Understanding how crystals start to form is tricky. We can’t see how it happens as crystals start off microscopic, it is very sensitive to pretty much every aspect of the experimental set up, and the standard theory (called classical nucleation theory) has basically zero ability to predict anything. So we are a bit stuck. But we don’t have the toughest job around, arguably the most complex, and hardest to understand, thing around is the human body, so perhaps the toughest job belongs to medics and biomedical scientists studying diseases.
I am trying to learn some data analysis techniques used by (medical) doctors and statisticians. They use these techniques to analyse data on mortality from diseases. Not only are we both studying complex systems (crystal formation and the human body, respectively) but we are both studying an irreversible process: the formation of a crystal in our case, death in theirs. So, learning from smart medics and statisticians seems sensible.
One technique they use is applied to answering questions like: If you give patients drug X, does the rate at which they die decrease, increase, or stay and the same, and if it decreases or increases, by how much does it do so? As you would expect, this is a popular question to ask of a drug. It is not as easy to answer as you might expect, as the rate at which people die is typically not a constant, with or without the drug, so you are not comparing just two numbers (as you would if both rates were constant) but two functions, which is a lot harder.
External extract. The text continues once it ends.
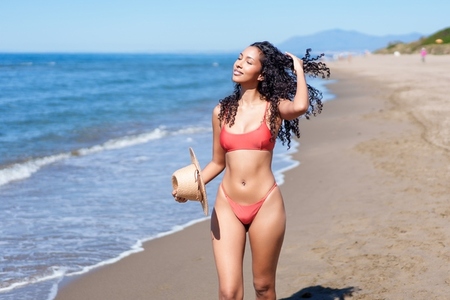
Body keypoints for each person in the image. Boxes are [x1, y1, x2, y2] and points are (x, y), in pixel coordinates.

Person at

Handily, there are reasonable ways to proceed, one of which is due to a statistician called David Cox. He realised that you could not make much progress without making any assumptions at all, but that you could make progress if you assumed that when you made a change, such as prescribing a drug, that the rate, at all times, scaled by a factor. He showed that you could estimate this factor, without knowing exactly what the mortality rates were with and without the drug, and in particular without assuming either of them was constant. This goes by the not-very-catchy title of the Cox proportional hazards model, and there is a test to see if it is reasonable.
This test is to plot data as I have done at the top, the log of minus the log of the probability of surviving to a time t, as a function of the log of the time. If Cox’s assumption is correct then the curves should be parallel. The data* is for the fraction of droplets of solution of a small amino acid (glycine) that have survived (by not crystallising) to a time t. The red and blue curves are for two different concentrations of glycine. The two curves are clearly not perfectly parallel but they are roughly parallel, except perhaps near the start where they almost cross.
So, Cox’s assumption looks pretty reasonable for our data. With this assumption, I estimate that the rate at which a crystal forms is in the range 1.54 to 1.58 times faster, at the higher glycine concentration of 333 mg/ml than at 326 mg/ml. In our original paper* we fitted exponentials and got a ratio of rates of 1.54, so I am basically getting the same result as we did there, just by using a method that does not assume that the fraction surviving decays exponentially with time. As the exponential fits in our paper were OK, this is not a big surprise, although it is nice to get this good agreement between two different techniques. It suggest both methods are working, which is good, and so that we have a good grasp of how to measure how varying concentration varies the rate at which crystals form.
* Data is from our paper, Little, Sear & Keddie, Crystal Growth & Design, 2015 (data sets G & H. As in the paper, I am neglecting crystals that form in the first hour).